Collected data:
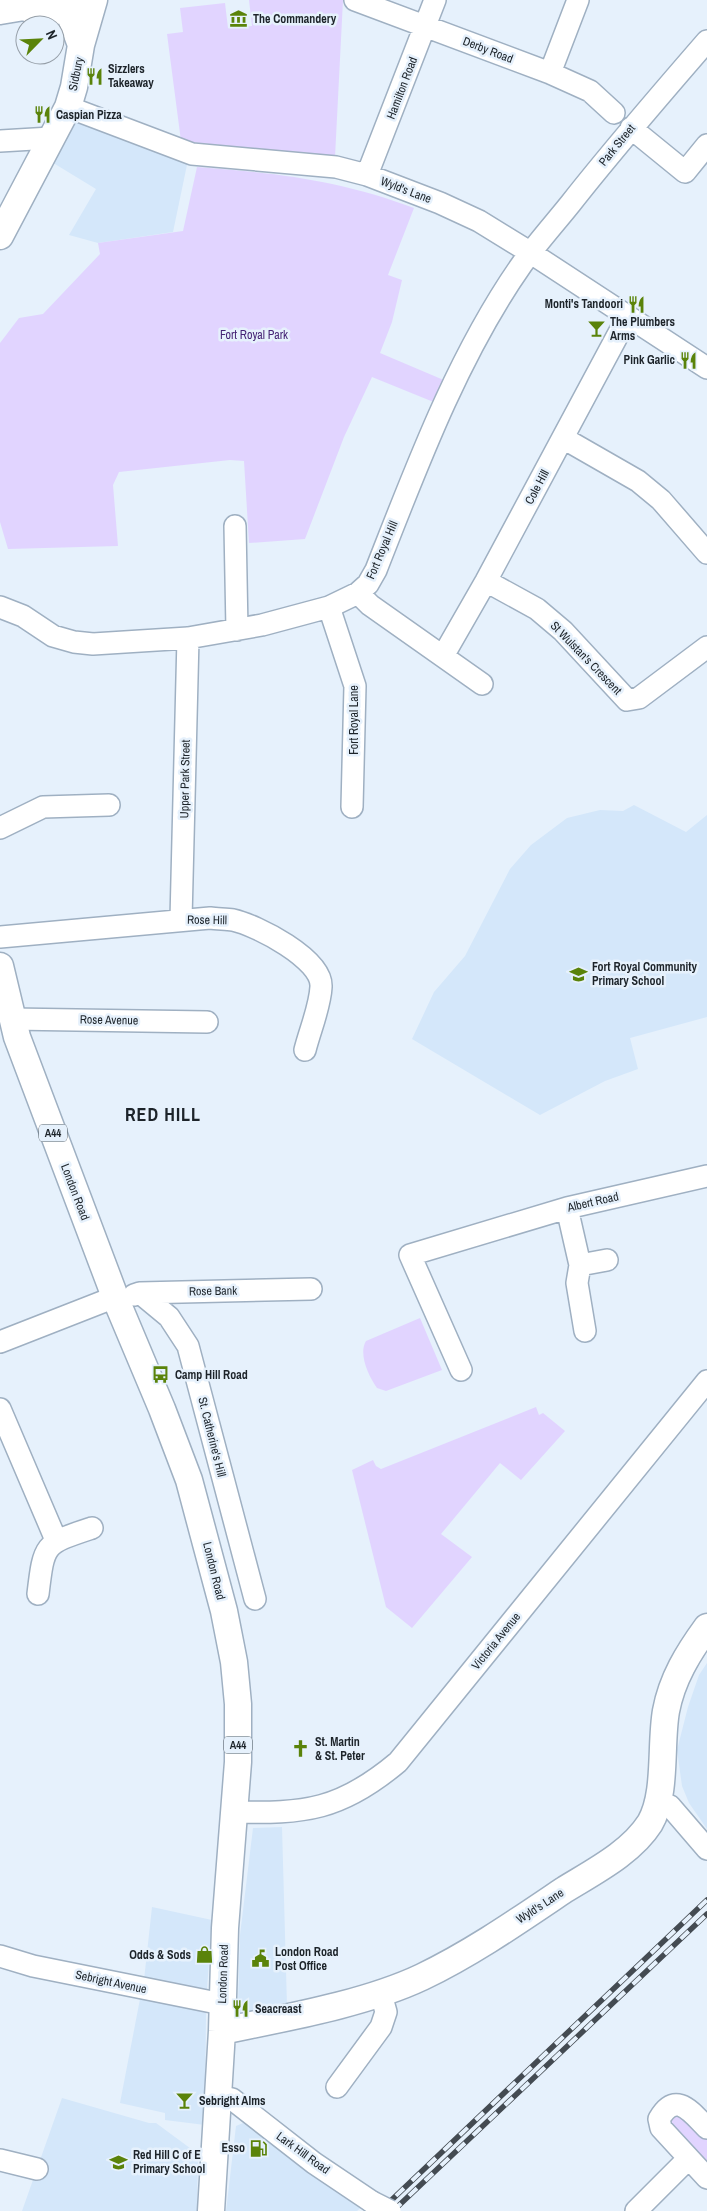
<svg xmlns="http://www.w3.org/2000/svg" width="707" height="2211" font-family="'Archivo Narrow',sans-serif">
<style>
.built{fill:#d4e7fa}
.green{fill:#e1d4ff}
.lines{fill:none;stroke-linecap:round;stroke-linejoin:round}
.minor-casing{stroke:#9fb0c2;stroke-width:24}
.major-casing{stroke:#9fb0c2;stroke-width:29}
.minor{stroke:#fff;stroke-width:21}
.major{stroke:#fff;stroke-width:26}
.rail-casing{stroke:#444b52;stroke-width:5.5}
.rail{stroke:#e6f1fc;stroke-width:4;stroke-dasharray:11;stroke-linecap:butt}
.minor-bridge-casing{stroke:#9fb0c2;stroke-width:24;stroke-linecap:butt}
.minor-bridge{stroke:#fff;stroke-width:21}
.labels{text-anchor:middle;stroke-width:5;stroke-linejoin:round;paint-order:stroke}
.shield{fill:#e6f1fc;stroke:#596269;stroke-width:1}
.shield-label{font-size:11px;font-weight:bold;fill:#1d242a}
.poi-label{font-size:12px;font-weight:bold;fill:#1d242a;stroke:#e6f1fc;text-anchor:start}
.street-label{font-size:12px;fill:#1d242a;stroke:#e6f1fc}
.park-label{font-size:12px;fill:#452475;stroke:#e6f1fc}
.district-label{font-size:18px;font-weight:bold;letter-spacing:1px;fill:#1d242a;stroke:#e6f1fc}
</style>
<rect width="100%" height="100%" fill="#e6f1fc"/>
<!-- built -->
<path class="built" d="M75,116L188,160L173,232L98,243L69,235L96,189L50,161Z
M634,805L686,832L707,815V1017L630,1038L638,1069L605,1081L540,1115L412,1039L434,992L465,956L510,869L531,845L567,818L600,810L623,811Z
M707,1663V1829L689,1803L682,1786L677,1750L688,1707L699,1675Z
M282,1827L287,2006L245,2016L240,2012L238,2003L240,1935L253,1828Z
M152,1907L212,1920L207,1989L144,1980Z
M140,1999L206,2012L205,2125L165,2120V2113L120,2103Z
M62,2098L149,2123H156L198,2154L197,2211H22Z
M250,2120L366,2203L357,2211H226L236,2126Z"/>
<!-- green -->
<path class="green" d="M249,0H343L335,157L181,141L167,34L183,32L180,8L225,3L228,28L252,26Z
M197,167C276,173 339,180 414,208L388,275L402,280L392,322L380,353L446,381L436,403L372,377L344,437L305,539L249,543L244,461L230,460L119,472L113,485L118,546L8,549L0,522V343L19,318L43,314L100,254L98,243L183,231Z
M420,1318L442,1370L386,1391L377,1388C369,1377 358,1354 366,1341Z
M536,1407L539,1415L543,1413L565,1431L521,1480L500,1463L441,1534L472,1557L412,1628L386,1607L352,1470L373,1460L376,1466L381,1469Z
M677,2107L707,2134V2170L666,2125Z"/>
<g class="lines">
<defs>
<path id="minor" d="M355,0L550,73L590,91L614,113
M550,73L578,0
M68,107L192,154L336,167L367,175L440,203L479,221L531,253L707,368
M631,128L685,172L707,145
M0,141L51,138
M367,175L435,0
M563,438L638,481L661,500L707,553
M235,526L237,630
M486,581L537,609L563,631L627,700L639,698L707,647
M358,593L370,605L482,684
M0,607L23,616L53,636L74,642L93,644L188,638L262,625L329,607L358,593L368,584L376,570C416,468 458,355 522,264C537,243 555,223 571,203C615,147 661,94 707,41
M329,607L355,686L352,807
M443,656L486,581L628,316
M0,828L43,807L109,805
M181,919L188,638
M0,937L210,918C218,919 226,919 233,920C256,925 323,959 321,987C320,1007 310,1030 305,1050
M11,1019L207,1022
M567,1208L580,1265L577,1283L585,1331
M580,1265L607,1260
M140,1293L169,1317L188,1346L255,1599
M134,1295L140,1293L311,1289
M0,1342L115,1297
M461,1370L410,1255L567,1208L707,1176
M0,1409L56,1540
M38,1594C44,1543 44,1544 92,1528
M658,1802L670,1806L707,1849
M233,1812C305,1814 341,1810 398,1762L707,1381
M0,1956L33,1966L222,2004
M337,2087L381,2027L386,2012L381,1994
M217,2096L232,2099L314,2163L372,2202
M707,2128C691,2112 676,2090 659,2119L661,2128L707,2178
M0,2160L37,2169
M636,2211L688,2159"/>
<path id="major" d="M70,0L72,21L81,45
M24,7L38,12L69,10
M0,11L24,7L38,0
M0,236L68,107L74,87L81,45L94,0
M0,966L17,1037L117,1302L162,1409L189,1480L224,1611L234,1662L238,1704V1762L225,1928L222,2031L211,2211
M222,2031C284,2018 365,2004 422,1977C472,1953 518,1921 564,1890C593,1872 631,1853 650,1823C667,1794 660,1745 666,1711C672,1679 688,1653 707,1627"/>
</defs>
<!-- minor casing -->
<use href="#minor" class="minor-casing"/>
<!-- major casing -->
<use href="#major" class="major-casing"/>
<!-- minor -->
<use href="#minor" class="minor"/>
<!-- major -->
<use href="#major" class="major"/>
<defs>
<path id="rail" d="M380,2211L707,1900
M393,2211L707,1914"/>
</defs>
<!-- rail casing -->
<use href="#rail" class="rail-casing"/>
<!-- rail -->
<use href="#rail" class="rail"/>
<defs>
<path id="minor-bridge" d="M372,2202L390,2211"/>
</defs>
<!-- minor-bridge casing -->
<use href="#minor-bridge" class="minor-bridge-casing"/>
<!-- minor-bridge -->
<use href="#minor-bridge" class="minor-bridge"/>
</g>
<!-- icons -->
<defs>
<symbol id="museum-bare" viewBox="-9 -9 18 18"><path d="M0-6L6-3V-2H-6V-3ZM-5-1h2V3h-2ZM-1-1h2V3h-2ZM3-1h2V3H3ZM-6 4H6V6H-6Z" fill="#5a830a" stroke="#e6f1fc" stroke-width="2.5" paint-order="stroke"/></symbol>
<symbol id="restaurant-bare" viewBox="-9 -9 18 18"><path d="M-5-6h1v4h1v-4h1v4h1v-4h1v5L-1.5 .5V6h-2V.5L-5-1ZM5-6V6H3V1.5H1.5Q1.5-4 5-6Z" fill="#5a830a" stroke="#e6f1fc" stroke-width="2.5" paint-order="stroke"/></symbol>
<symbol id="bar-bare" viewBox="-9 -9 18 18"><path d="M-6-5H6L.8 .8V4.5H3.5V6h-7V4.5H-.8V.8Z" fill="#5a830a" stroke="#e6f1fc" stroke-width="2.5" paint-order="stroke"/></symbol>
<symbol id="school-bare" viewBox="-9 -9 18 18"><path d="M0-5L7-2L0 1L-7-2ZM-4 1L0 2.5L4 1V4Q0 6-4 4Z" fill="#5a830a" stroke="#e6f1fc" stroke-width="2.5" paint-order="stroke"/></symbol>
<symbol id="bus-bare" viewBox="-9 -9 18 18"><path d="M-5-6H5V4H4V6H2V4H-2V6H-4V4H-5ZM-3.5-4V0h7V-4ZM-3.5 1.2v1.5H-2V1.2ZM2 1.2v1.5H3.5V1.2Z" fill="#5a830a" stroke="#e6f1fc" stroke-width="2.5" paint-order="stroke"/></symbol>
<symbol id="church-bare" viewBox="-9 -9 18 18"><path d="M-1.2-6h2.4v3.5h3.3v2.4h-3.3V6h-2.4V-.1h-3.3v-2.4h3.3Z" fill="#5a830a" stroke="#e6f1fc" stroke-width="2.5" paint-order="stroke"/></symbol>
<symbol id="shop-bare" viewBox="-9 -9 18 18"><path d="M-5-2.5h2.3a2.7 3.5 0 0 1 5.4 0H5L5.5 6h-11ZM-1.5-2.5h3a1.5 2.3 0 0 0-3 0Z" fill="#5a830a" stroke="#e6f1fc" stroke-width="2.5" paint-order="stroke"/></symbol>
<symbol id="civic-bare" viewBox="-9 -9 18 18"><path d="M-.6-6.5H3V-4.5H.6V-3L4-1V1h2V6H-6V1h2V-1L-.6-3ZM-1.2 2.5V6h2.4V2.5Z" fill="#5a830a" stroke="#e6f1fc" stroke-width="2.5" paint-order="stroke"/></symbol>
<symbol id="fuel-bare" viewBox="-9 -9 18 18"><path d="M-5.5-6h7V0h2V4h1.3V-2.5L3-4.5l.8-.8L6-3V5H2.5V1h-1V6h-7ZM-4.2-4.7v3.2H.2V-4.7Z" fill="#5a830a" stroke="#e6f1fc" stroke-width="2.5" paint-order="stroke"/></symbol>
</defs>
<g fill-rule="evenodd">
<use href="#museum-bare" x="226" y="6" width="25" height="25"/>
<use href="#restaurant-bare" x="82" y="64" width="25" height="25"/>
<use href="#restaurant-bare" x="30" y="102" width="25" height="25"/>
<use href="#restaurant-bare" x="624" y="292" width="25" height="25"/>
<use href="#bar-bare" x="584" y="316" width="25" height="25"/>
<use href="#restaurant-bare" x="676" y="348" width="25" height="25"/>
<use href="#school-bare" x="566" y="962" width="25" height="25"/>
<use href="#bus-bare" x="148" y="1362" width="25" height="25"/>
<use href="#church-bare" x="288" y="1736" width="25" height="25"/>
<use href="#shop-bare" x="192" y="1942" width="25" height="25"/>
<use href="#civic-bare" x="248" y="1946" width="25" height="25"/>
<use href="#restaurant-bare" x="228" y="1996" width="25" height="25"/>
<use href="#bar-bare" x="172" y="2088" width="25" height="25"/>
<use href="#fuel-bare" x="246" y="2136" width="25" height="25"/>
<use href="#school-bare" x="106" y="2150" width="25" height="25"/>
</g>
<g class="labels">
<!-- shield labels -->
<g class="shield">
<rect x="39" y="1124.5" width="28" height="17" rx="4"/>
<rect x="224" y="1736.5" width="28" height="17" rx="4"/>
</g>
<g class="shield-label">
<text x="53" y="1137">A44</text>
<text x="238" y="1749">A44</text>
</g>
<!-- poi labels -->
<g class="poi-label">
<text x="253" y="23">The Commandery</text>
<text x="108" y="73">Sizzlers<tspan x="108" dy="14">Takeaway</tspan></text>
<text x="56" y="119">Caspian Pizza</text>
<text x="623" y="308" text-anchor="end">Monti's Tandoori</text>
<text x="610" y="326">The Plumbers<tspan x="610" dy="14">Arms</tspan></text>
<text x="675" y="364" text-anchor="end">Pink Garlic</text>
<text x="592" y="971">Fort Royal Community<tspan x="592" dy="14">Primary School</tspan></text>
<text x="175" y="1379">Camp Hill Road</text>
<text x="315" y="1746">St. Martin<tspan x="315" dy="14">&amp; St. Peter</tspan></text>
<text x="275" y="1956">London Road<tspan x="275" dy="14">Post Office</tspan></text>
<text x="191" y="1959" text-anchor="end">Odds &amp; Sods</text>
<text x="255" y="2013">Seacreast</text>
<text x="199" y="2105">Sebright Alms</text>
<text x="245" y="2152" text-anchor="end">Esso</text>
<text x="133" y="2159">Red Hill C of E<tspan x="133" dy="14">Primary School</tspan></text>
</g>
<!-- street labels -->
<g class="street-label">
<text transform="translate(488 50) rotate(21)" y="4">Derby Road</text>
<text transform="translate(76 74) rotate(-78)" y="4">Sidbury</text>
<text transform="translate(402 88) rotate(-69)" y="4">Hamilton Road</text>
<text transform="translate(617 145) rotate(-51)" y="4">Park Street</text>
<text transform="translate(406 190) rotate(21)" y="4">Wyld's Lane</text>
<text transform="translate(537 487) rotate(-62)" y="4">Cole Hill</text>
<text transform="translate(382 550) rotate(-67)" y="4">Fort Royal Hill</text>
<text transform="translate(586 658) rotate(46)" y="4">St Wulstan's Crescent</text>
<text transform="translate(354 720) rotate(-90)" y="4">Fort Royal Lane</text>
<text transform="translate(185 779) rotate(-89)" y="4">Upper Park Street</text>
<text transform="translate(207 920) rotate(1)" y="4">Rose Hill</text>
<text transform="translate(109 1020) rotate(1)" y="4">Rose Avenue</text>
<text transform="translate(75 1192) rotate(69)" y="4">London Road</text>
<text transform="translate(593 1202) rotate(-13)" y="4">Albert Road</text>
<text transform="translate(213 1291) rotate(-1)" y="4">Rose Bank</text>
<text transform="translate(212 1437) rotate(76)" y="4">St. Catherine's Hill</text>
<text transform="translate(214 1571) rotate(76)" y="4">London Road</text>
<text transform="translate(496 1641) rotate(-51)" y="4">Victoria Avenue</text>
<text transform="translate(540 1906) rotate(-33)" y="4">Wyld's Lane</text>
<text transform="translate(223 1974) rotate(-88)" y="4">London Road</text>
<text transform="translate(111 1982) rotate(12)" y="4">Sebright Avenue</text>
<text transform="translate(303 2153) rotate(36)" y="4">Lark Hill Road</text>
</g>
<!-- park labels -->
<g class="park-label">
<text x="254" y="339">Fort Royal Park</text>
</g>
<!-- district labels -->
<g class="district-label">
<text x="163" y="1121">RED HILL</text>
</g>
</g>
<!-- north arrow -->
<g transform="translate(40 40) rotate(66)"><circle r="24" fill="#e6f1fc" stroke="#969fa8"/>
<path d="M0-4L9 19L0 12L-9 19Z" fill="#5a830a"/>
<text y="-8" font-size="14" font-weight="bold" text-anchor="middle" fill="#1d242a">N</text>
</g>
</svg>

• _TASK OBJECTIVE_: Find each line in the records above that contains "lines", and copy it.

• _ANSWER TO THIS PROBLEM_:
.lines{fill:none;stroke-linecap:round;stroke-linejoin:round}
<g class="lines">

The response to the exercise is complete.